In an e-mail statement to NJ Jewish News, Holt’s campaign staff labeled the ad “blatant lies represent[ing] the worst kind of politics, the kind that should be rejected, not embraced, by Scott Sipprelle,” a venture capitalist from Princeton who is Holt’s Republican opponent in the November election.
Sipprelle is being supported by NORPAC, the Englewood-based pro-Israel PAC.
Sipprelle’s press spokesperson, Chris Russell, declined to discuss the ad or its accuracy. “We are not going to have any comment on a third-party ad that did not come from our campaign,” he told NJJN. “We are focused on Scott’s positive message of economic renewal and political reform.”
Holt and his supporters inside District 12, which spans parts of Middlesex, Monmouth, and Mercer counties, have strongly asserted that he is pro-Israel.
“For anybody who looks at my record, I’ve supported over $35 million in aid to Israel and every resolution supporting Israel and every congressional action to strengthen Israel — whether it is sanctions for Iran or condemning terrorist organizations,” he told NJ Jewish News in June.
Holt’s press secretary Chris Donnelly said the lawmaker was “on the road all day” and unavailable for an interview about the ad on Tuesday.
Russ Baker, a political science professor at Rutgers University who is not Jewish, told NJJN Tuesday in a phone interview, “There is no better friend of Israel than Rush Holt. To be attacked like this by a fanatical group of people is outrageous.”
In a telephone interview with NJJN, Goldfarb said the ad might be the first of several anti-Holt commercials. “I wouldn’t rule it out,” he said. “Holt is someone whose record we find particularly objectionable.

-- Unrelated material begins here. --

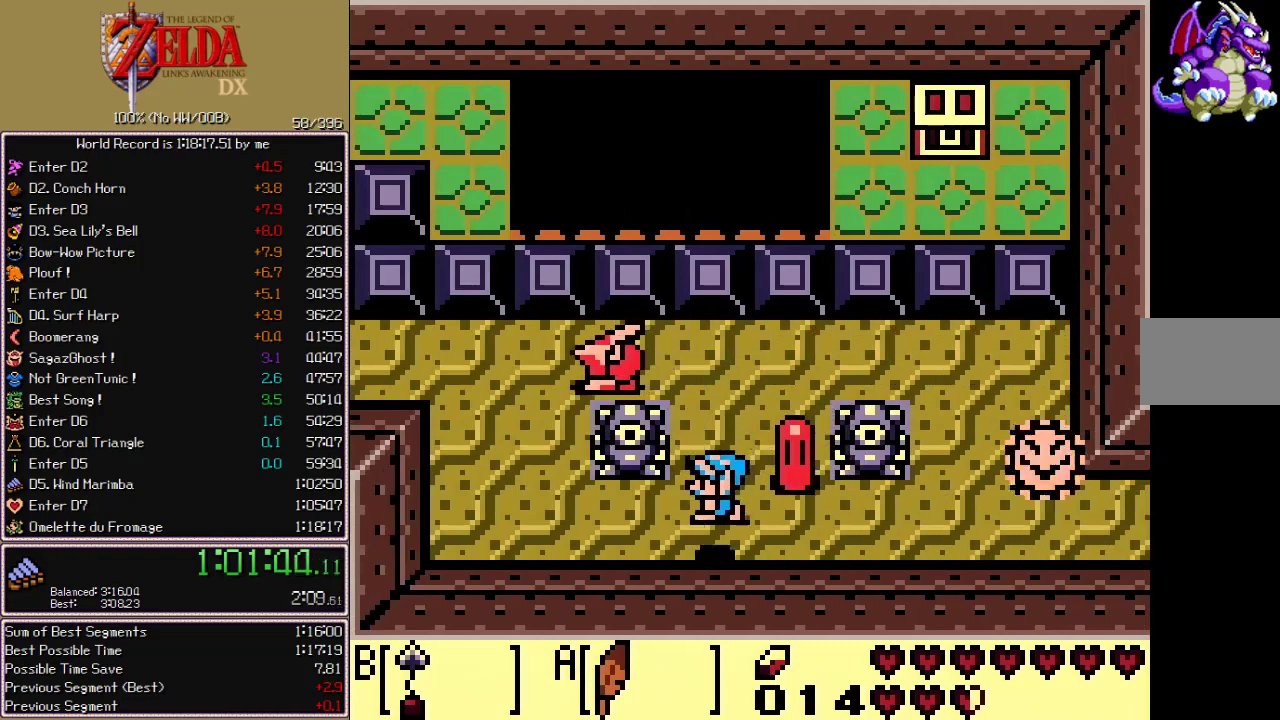
{"buttons": ["A", "DPAD_UP", "DPAD_LEFT"], "events": [[400, "DPAD_UP", "down"], [433, "A", "down"]]}
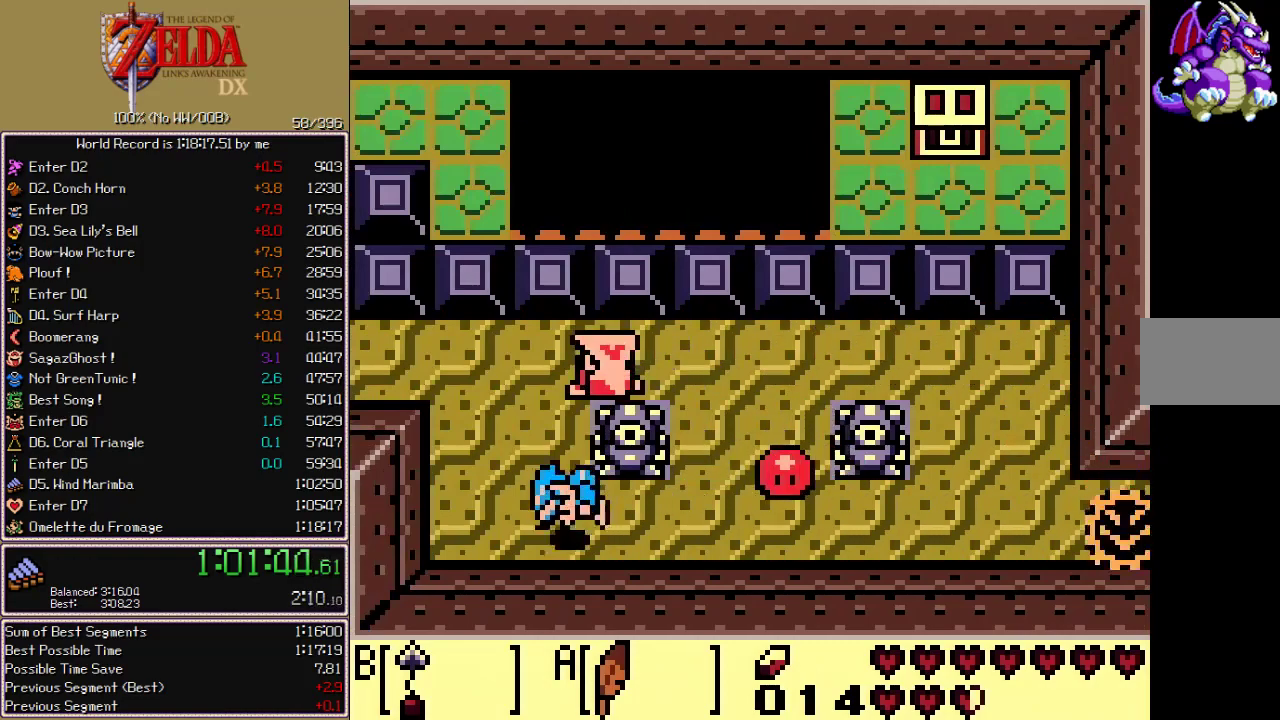
{"buttons": ["DPAD_LEFT"], "events": [[250, "A", "up"], [267, "DPAD_UP", "up"]]}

He has an almost unique hostility to Israel.”
Holt was among 54 House Democrats who wrote a letter to President Obama in January urging him to address “the legitimate security needs of the State of Israel and to ensure that the legitimate needs of the Palestinian population are met.” The letter asserted that “the people of Gaza have suffered enormously since the blockade imposed by Israel and Egypt.”
In June, Holt told NJJN he signed the letter because he wanted “more humanitarian aid to the people of Gaza than was currently going to them.”
But according to Goldfarb, by signing the letter, Holt “aligned himself with a group that has condemned Israel when it has been under attack.”
An Aug. 31 article in the on-line magazine Salon pointed out that CAIR’s “100%” rating was based on a single vote in 2005, when Holt — along with members of both parties — voted against a bill called the REAL ID Act, which would have created national identification cards.
“Look,” said Goldfarb in defending the ad’s citation of CAIR. “We did not write a book about Rush Holt. We just produced a 30-second ad. If you want to provide context for that and all kinds of qualifications, you are free to do so. Our goal in this is to provide context for Rush Holt’s record on Israel. We find it deeply troubling, and that is the case we are making in our ads.”
Reactions to the ad reflect a debate in the American-Jewish community about the degree to which lawmakers and organizations may disagree on Israel policies and still be considered pro-Israel.
Ben Smith, writing in Politico, says the anti-Holt ad “seeks, in part, to establish the boundaries of acceptable American politics on the issue of Israel.”
But Jennifer Rubin of Commentary disagrees, writing that ECI is trying to “recapture the term ‘pro-Israel’ from those who invoke the label but who take positions that are antithetical to Israel’s interests and that are supportive of Israel’s enemies.”